Investors in Saskatchewan-focused oil and gas producer Crescent Point Energy Corp. are betting that political uncertainty in Alberta will help give the stock a needed boost.

Shares of the Calgary-based company have fallen by about 33 per cent over the past year, dragged down by the drop in oil prices. The stock has slipped more than some of its industry peers, which analysts say may be due to investor concerns about Crescent Point's reputation as a "serial issuer of equity" and its "ambitious" acquisition strategy.

But Crescent Point is getting a lot of positive attention lately as energy investors look for more stable stocks outside of Alberta, especially if oil prices continue to rise as they have in recent weeks.

"If you're looking for an oil-weighted name of a certain market cap in Canada … there aren't a lot of options outside of Alberta," said AltaCorp Capital analyst Thomas Matthews.

He's one of 20 analysts with a "buy" on Crescent Point, while three say "hold," according to Thomson Reuters. The analyst consensus price target over the next year is $35.94, which is 22.5 per cent above where the stock is now trading, around $29.33.

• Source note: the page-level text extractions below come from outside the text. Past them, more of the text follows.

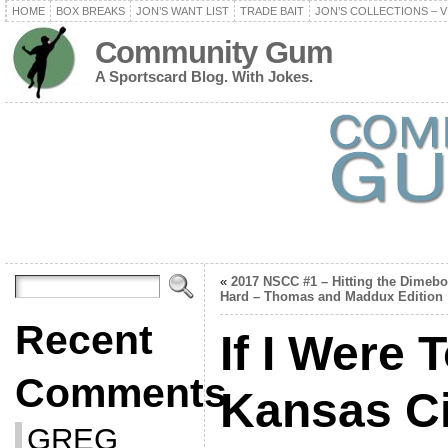
HOME
BOX BREAKS
JON’S WANT LIST
TRADE BAIT
JON’S COLLECTIONS – V
Community Gum
A Sportscard Blog. With Jokes.
«
2017 NSCC #1 – Hitting the Dimeb
Hard – Thomas and Maddux Edition
Recent
If I Were 
Comments
Kansas Ci
GREG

Many analysts and fund managers have been reiterating their "buy" recommendations for Crescent Point since they say it was unfairly caught up in the recent Canadian energy sector selloff, following the surprise win of the left-leaning New Democratic Party in Alberta's provincial election on May 5.

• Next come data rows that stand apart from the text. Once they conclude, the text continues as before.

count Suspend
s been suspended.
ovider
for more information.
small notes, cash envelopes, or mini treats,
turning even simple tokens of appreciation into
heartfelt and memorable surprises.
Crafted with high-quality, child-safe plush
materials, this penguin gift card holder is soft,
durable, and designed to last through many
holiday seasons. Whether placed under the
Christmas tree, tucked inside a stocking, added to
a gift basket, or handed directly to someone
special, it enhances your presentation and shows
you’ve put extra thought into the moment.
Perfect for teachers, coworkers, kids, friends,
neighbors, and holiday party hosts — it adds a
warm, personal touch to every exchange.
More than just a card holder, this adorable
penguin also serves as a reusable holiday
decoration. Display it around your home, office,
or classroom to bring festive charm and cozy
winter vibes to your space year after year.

Investors have been dumping oil and gas stocks with Alberta exposure amid fears the NDP will act on its campaign promises to raise corporate taxes, review royalties for the oil and gas industry and impose tougher environmental regulations, which could mean extra costs for energy companies.

About 7 per cent of Crescent Point's revenues are produced in Alberta, around 80 per cent in Saskatchewan and the rest in the United States, including Utah and North Dakota.

Mr. Matthews has a $35 target on the stock, seeing strong growth across its large and diversified inventory base. He also likes its rich dividend, yielding about 9 per cent, which is about double most of its peers.

Crescent Point is also a "serial issuer of equity," to fund its active acquisition strategy, said Mr. Matthews, which has kept some investors on the sidelines over the past couple of years.

In 2014, considered an active year for acquisitions, the company spent about $2.2-billion buying assets, mostly in Saskatchewan.

Dundee Capital Markets analyst Brian Kristjansen expects the company to keep making acquisitions, taking advantage of lower company valuations as oil prices remain depressed, while citing its "plentiful available credit capacity and relative cost of capital advantage."

Mr. Kristjansen has a $30.50 target price on the stock and recently reduced his rating to "neutral" (or "hold") from "buy," believing its current valuation is fair.

Crescent Point is a top energy holding at Toronto-based Leon Frazer and Associates, which has owned the stock for about five years. Portfolio manager Ryan Bushell likes the high dividend and the "ambitious" growth strategy and sees Crescent Point as a low-cost, diversified operator.

"My view is that if they grew a little bit slower it might be to their benefit, but that's where we have to trust the management team," Mr. Bushell said.

While Crescent Point has some advantages over other energy stocks today, not everyone is encouraging investors to dive in due to continued uncertainty with oil prices.

"I can see why people would recommend it, but it's more of a best of a bunch of dogs because nobody knows what is going to happen," said Peter Hodson, chief executive at 5i Research, a Kitchener, Ont.-based investment research firm that targets retail investors.